• TASK BRIEF: Given the entries that follow, write out exactly the lines starting at the one containing "X033356Y002677D01*" and ending at the one containing "X014601Y023601D01*", both ends included, and only those.
*** Begin section ***
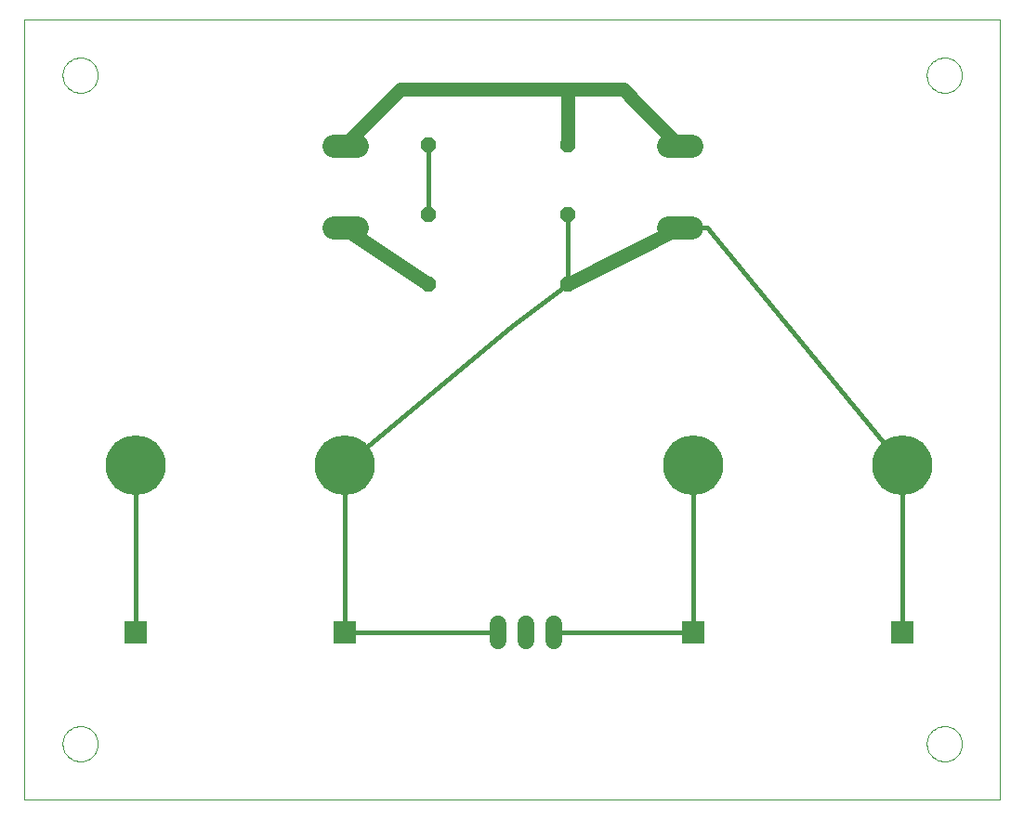
<source format=gtl>
G75*
G70*
%OFA0B0*%
%FSLAX24Y24*%
%IPPOS*%
%LPD*%
%AMOC8*
5,1,8,0,0,1.08239X$1,22.5*
%
%ADD10C,0.0000*%
%ADD11C,0.0827*%
%ADD12OC8,0.0520*%
%ADD13C,0.0600*%
%ADD14R,0.0787X0.0787*%
%ADD15C,0.2150*%
%ADD16C,0.0160*%
%ADD17C,0.0500*%
D10*
X000101Y000101D02*
X000101Y028101D01*
X035101Y028101D01*
X035101Y000101D01*
X000101Y000101D01*
X001471Y002101D02*
X001473Y002151D01*
X001479Y002201D01*
X001489Y002250D01*
X001503Y002298D01*
X001520Y002345D01*
X001541Y002390D01*
X001566Y002434D01*
X001594Y002475D01*
X001626Y002514D01*
X001660Y002551D01*
X001697Y002585D01*
X001737Y002615D01*
X001779Y002642D01*
X001823Y002666D01*
X001869Y002687D01*
X001916Y002703D01*
X001964Y002716D01*
X002014Y002725D01*
X002063Y002730D01*
X002114Y002731D01*
X002164Y002728D01*
X002213Y002721D01*
X002262Y002710D01*
X002310Y002695D01*
X002356Y002677D01*
X002401Y002655D01*
X002444Y002629D01*
X002485Y002600D01*
X002524Y002568D01*
X002560Y002533D01*
X002592Y002495D01*
X002622Y002455D01*
X002649Y002412D01*
X002672Y002368D01*
X002691Y002322D01*
X002707Y002274D01*
X002719Y002225D01*
X002727Y002176D01*
X002731Y002126D01*
X002731Y002076D01*
X002727Y002026D01*
X002719Y001977D01*
X002707Y001928D01*
X002691Y001880D01*
X002672Y001834D01*
X002649Y001790D01*
X002622Y001747D01*
X002592Y001707D01*
X002560Y001669D01*
X002524Y001634D01*
X002485Y001602D01*
X002444Y001573D01*
X002401Y001547D01*
X002356Y001525D01*
X002310Y001507D01*
X002262Y001492D01*
X002213Y001481D01*
X002164Y001474D01*
X002114Y001471D01*
X002063Y001472D01*
X002014Y001477D01*
X001964Y001486D01*
X001916Y001499D01*
X001869Y001515D01*
X001823Y001536D01*
X001779Y001560D01*
X001737Y001587D01*
X001697Y001617D01*
X001660Y001651D01*
X001626Y001688D01*
X001594Y001727D01*
X001566Y001768D01*
X001541Y001812D01*
X001520Y001857D01*
X001503Y001904D01*
X001489Y001952D01*
X001479Y002001D01*
X001473Y002051D01*
X001471Y002101D01*
X001471Y026101D02*
X001473Y026151D01*
X001479Y026201D01*
X001489Y026250D01*
X001503Y026298D01*
X001520Y026345D01*
X001541Y026390D01*
X001566Y026434D01*
X001594Y026475D01*
X001626Y026514D01*
X001660Y026551D01*
X001697Y026585D01*
X001737Y026615D01*
X001779Y026642D01*
X001823Y026666D01*
X001869Y026687D01*
X001916Y026703D01*
X001964Y026716D01*
X002014Y026725D01*
X002063Y026730D01*
X002114Y026731D01*
X002164Y026728D01*
X002213Y026721D01*
X002262Y026710D01*
X002310Y026695D01*
X002356Y026677D01*
X002401Y026655D01*
X002444Y026629D01*
X002485Y026600D01*
X002524Y026568D01*
X002560Y026533D01*
X002592Y026495D01*
X002622Y026455D01*
X002649Y026412D01*
X002672Y026368D01*
X002691Y026322D01*
X002707Y026274D01*
X002719Y026225D01*
X002727Y026176D01*
X002731Y026126D01*
X002731Y026076D01*
X002727Y026026D01*
X002719Y025977D01*
X002707Y025928D01*
X002691Y025880D01*
X002672Y025834D01*
X002649Y025790D01*
X002622Y025747D01*
X002592Y025707D01*
X002560Y025669D01*
X002524Y025634D01*
X002485Y025602D01*
X002444Y025573D01*
X002401Y025547D01*
X002356Y025525D01*
X002310Y025507D01*
X002262Y025492D01*
X002213Y025481D01*
X002164Y025474D01*
X002114Y025471D01*
X002063Y025472D01*
X002014Y025477D01*
X001964Y025486D01*
X001916Y025499D01*
X001869Y025515D01*
X001823Y025536D01*
X001779Y025560D01*
X001737Y025587D01*
X001697Y025617D01*
X001660Y025651D01*
X001626Y025688D01*
X001594Y025727D01*
X001566Y025768D01*
X001541Y025812D01*
X001520Y025857D01*
X001503Y025904D01*
X001489Y025952D01*
X001479Y026001D01*
X001473Y026051D01*
X001471Y026101D01*
X032471Y026101D02*
X032473Y026151D01*
X032479Y026201D01*
X032489Y026250D01*
X032503Y026298D01*
X032520Y026345D01*
X032541Y026390D01*
X032566Y026434D01*
X032594Y026475D01*
X032626Y026514D01*
X032660Y026551D01*
X032697Y026585D01*
X032737Y026615D01*
X032779Y026642D01*
X032823Y026666D01*
X032869Y026687D01*
X032916Y026703D01*
X032964Y026716D01*
X033014Y026725D01*
X033063Y026730D01*
X033114Y026731D01*
X033164Y026728D01*
X033213Y026721D01*
X033262Y026710D01*
X033310Y026695D01*
X033356Y026677D01*
X033401Y026655D01*
X033444Y026629D01*
X033485Y026600D01*
X033524Y026568D01*
X033560Y026533D01*
X033592Y026495D01*
X033622Y026455D01*
X033649Y026412D01*
X033672Y026368D01*
X033691Y026322D01*
X033707Y026274D01*
X033719Y026225D01*
X033727Y026176D01*
X033731Y026126D01*
X033731Y026076D01*
X033727Y026026D01*
X033719Y025977D01*
X033707Y025928D01*
X033691Y025880D01*
X033672Y025834D01*
X033649Y025790D01*
X033622Y025747D01*
X033592Y025707D01*
X033560Y025669D01*
X033524Y025634D01*
X033485Y025602D01*
X033444Y025573D01*
X033401Y025547D01*
X033356Y025525D01*
X033310Y025507D01*
X033262Y025492D01*
X033213Y025481D01*
X033164Y025474D01*
X033114Y025471D01*
X033063Y025472D01*
X033014Y025477D01*
X032964Y025486D01*
X032916Y025499D01*
X032869Y025515D01*
X032823Y025536D01*
X032779Y025560D01*
X032737Y025587D01*
X032697Y025617D01*
X032660Y025651D01*
X032626Y025688D01*
X032594Y025727D01*
X032566Y025768D01*
X032541Y025812D01*
X032520Y025857D01*
X032503Y025904D01*
X032489Y025952D01*
X032479Y026001D01*
X032473Y026051D01*
X032471Y026101D01*
X032471Y002101D02*
X032473Y002151D01*
X032479Y002201D01*
X032489Y002250D01*
X032503Y002298D01*
X032520Y002345D01*
X032541Y002390D01*
X032566Y002434D01*
X032594Y002475D01*
X032626Y002514D01*
X032660Y002551D01*
X032697Y002585D01*
X032737Y002615D01*
X032779Y002642D01*
X032823Y002666D01*
X032869Y002687D01*
X032916Y002703D01*
X032964Y002716D01*
X033014Y002725D01*
X033063Y002730D01*
X033114Y002731D01*
X033164Y002728D01*
X033213Y002721D01*
X033262Y002710D01*
X033310Y002695D01*
X033356Y002677D01*
X033401Y002655D01*
X033444Y002629D01*
X033485Y002600D01*
X033524Y002568D01*
X033560Y002533D01*
X033592Y002495D01*
X033622Y002455D01*
X033649Y002412D01*
X033672Y002368D01*
X033691Y002322D01*
X033707Y002274D01*
X033719Y002225D01*
X033727Y002176D01*
X033731Y002126D01*
X033731Y002076D01*
X033727Y002026D01*
X033719Y001977D01*
X033707Y001928D01*
X033691Y001880D01*
X033672Y001834D01*
X033649Y001790D01*
X033622Y001747D01*
X033592Y001707D01*
X033560Y001669D01*
X033524Y001634D01*
X033485Y001602D01*
X033444Y001573D01*
X033401Y001547D01*
X033356Y001525D01*
X033310Y001507D01*
X033262Y001492D01*
X033213Y001481D01*
X033164Y001474D01*
X033114Y001471D01*
X033063Y001472D01*
X033014Y001477D01*
X032964Y001486D01*
X032916Y001499D01*
X032869Y001515D01*
X032823Y001536D01*
X032779Y001560D01*
X032737Y001587D01*
X032697Y001617D01*
X032660Y001651D01*
X032626Y001688D01*
X032594Y001727D01*
X032566Y001768D01*
X032541Y001812D01*
X032520Y001857D01*
X032503Y001904D01*
X032489Y001952D01*
X032479Y002001D01*
X032473Y002051D01*
X032471Y002101D01*
D11*
X024014Y020624D02*
X023187Y020624D01*
X023187Y023577D02*
X024014Y023577D01*
X012014Y023577D02*
X011187Y023577D01*
X011187Y020624D02*
X012014Y020624D01*
D12*
X014601Y021101D03*
X014601Y023601D03*
X019601Y023601D03*
X019601Y021101D03*
X019601Y018601D03*
X014601Y018601D03*
D13*
X017101Y006401D02*
X017101Y005801D01*
X018101Y005801D02*
X018101Y006401D01*
X019101Y006401D02*
X019101Y005801D01*
D14*
X024101Y006101D03*
X031601Y006101D03*
X011601Y006101D03*
X004101Y006101D03*
D15*
X004101Y012101D03*
X011601Y012101D03*
X024101Y012101D03*
X031601Y012101D03*
D16*
X024601Y020624D01*
X023624Y020624D01*
X019601Y021101D02*
X019601Y018601D01*
X017601Y017101D01*
X011601Y012101D01*
X011601Y006101D01*
X017101Y006101D01*
X019101Y006101D02*
X024101Y006101D01*
X024101Y012101D01*
X031601Y012101D02*
X031601Y006101D01*
X014601Y021101D02*
X014601Y023601D01*
X011601Y020624D02*
X011601Y020601D01*
X004101Y012101D02*
X004101Y006101D01*
D17*
X011601Y020601D02*
X014601Y018601D01*
X019601Y018601D02*
X023624Y020624D01*
X023601Y020624D01*
X023601Y023577D02*
X022101Y025077D01*
X021601Y025601D01*
X019601Y025601D01*
X019601Y023601D01*
X019601Y025601D02*
X013601Y025601D01*
X011601Y023601D01*
X011601Y023577D01*
M02*

</source>
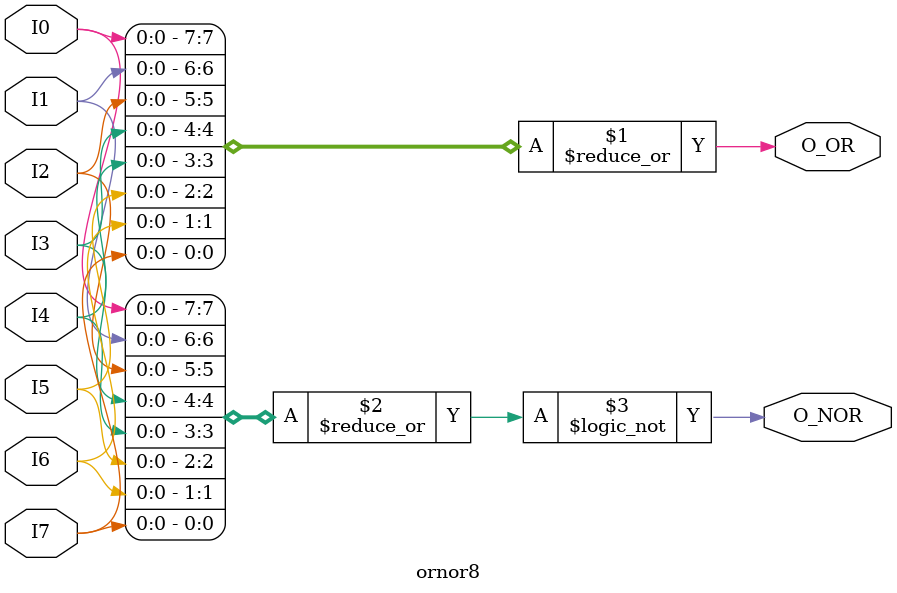
<source format=v>
module ornor8(output wire O_OR, output wire O_NOR,
	      input wire I0, I1, I2, I3, I4, I5, I6, I7);

   assign O_OR  =  | {I0, I1, I2, I3, I4, I5, I6, I7};
   assign O_NOR = ~| {I0, I1, I2, I3, I4, I5, I6, I7};

endmodule

</source>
*** End section ***
• RESPONSE TO THIS EXERCISE:
X033356Y002677D01*
X033401Y002655D01*
X033444Y002629D01*
X033485Y002600D01*
X033524Y002568D01*
X033560Y002533D01*
X033592Y002495D01*
X033622Y002455D01*
X033649Y002412D01*
X033672Y002368D01*
X033691Y002322D01*
X033707Y002274D01*
X033719Y002225D01*
X033727Y002176D01*
X033731Y002126D01*
X033731Y002076D01*
X033727Y002026D01*
X033719Y001977D01*
X033707Y001928D01*
X033691Y001880D01*
X033672Y001834D01*
X033649Y001790D01*
X033622Y001747D01*
X033592Y001707D01*
X033560Y001669D01*
X033524Y001634D01*
X033485Y001602D01*
X033444Y001573D01*
X033401Y001547D01*
X033356Y001525D01*
X033310Y001507D01*
X033262Y001492D01*
X033213Y001481D01*
X033164Y001474D01*
X033114Y001471D01*
X033063Y001472D01*
X033014Y001477D01*
X032964Y001486D01*
X032916Y001499D01*
X032869Y001515D01*
X032823Y001536D01*
X032779Y001560D01*
X032737Y001587D01*
X032697Y001617D01*
X032660Y001651D01*
X032626Y001688D01*
X032594Y001727D01*
X032566Y001768D01*
X032541Y001812D01*
X032520Y001857D01*
X032503Y001904D01*
X032489Y001952D01*
X032479Y002001D01*
X032473Y002051D01*
X032471Y002101D01*
D11*
X024014Y020624D02*
X023187Y020624D01*
X023187Y023577D02*
X024014Y023577D01*
X012014Y023577D02*
X011187Y023577D01*
X011187Y020624D02*
X012014Y020624D01*
D12*
X014601Y021101D03*
X014601Y023601D03*
X019601Y023601D03*
X019601Y021101D03*
X019601Y018601D03*
X014601Y018601D03*
D13*
X017101Y006401D02*
X017101Y005801D01*
X018101Y005801D02*
X018101Y006401D01*
X019101Y006401D02*
X019101Y005801D01*
D14*
X024101Y006101D03*
X031601Y006101D03*
X011601Y006101D03*
X004101Y006101D03*
D15*
X004101Y012101D03*
X011601Y012101D03*
X024101Y012101D03*
X031601Y012101D03*
D16*
X024601Y020624D01*
X023624Y020624D01*
X019601Y021101D02*
X019601Y018601D01*
X017601Y017101D01*
X011601Y012101D01*
X011601Y006101D01*
X017101Y006101D01*
X019101Y006101D02*
X024101Y006101D01*
X024101Y012101D01*
X031601Y012101D02*
X031601Y006101D01*
X014601Y021101D02*
X014601Y023601D01*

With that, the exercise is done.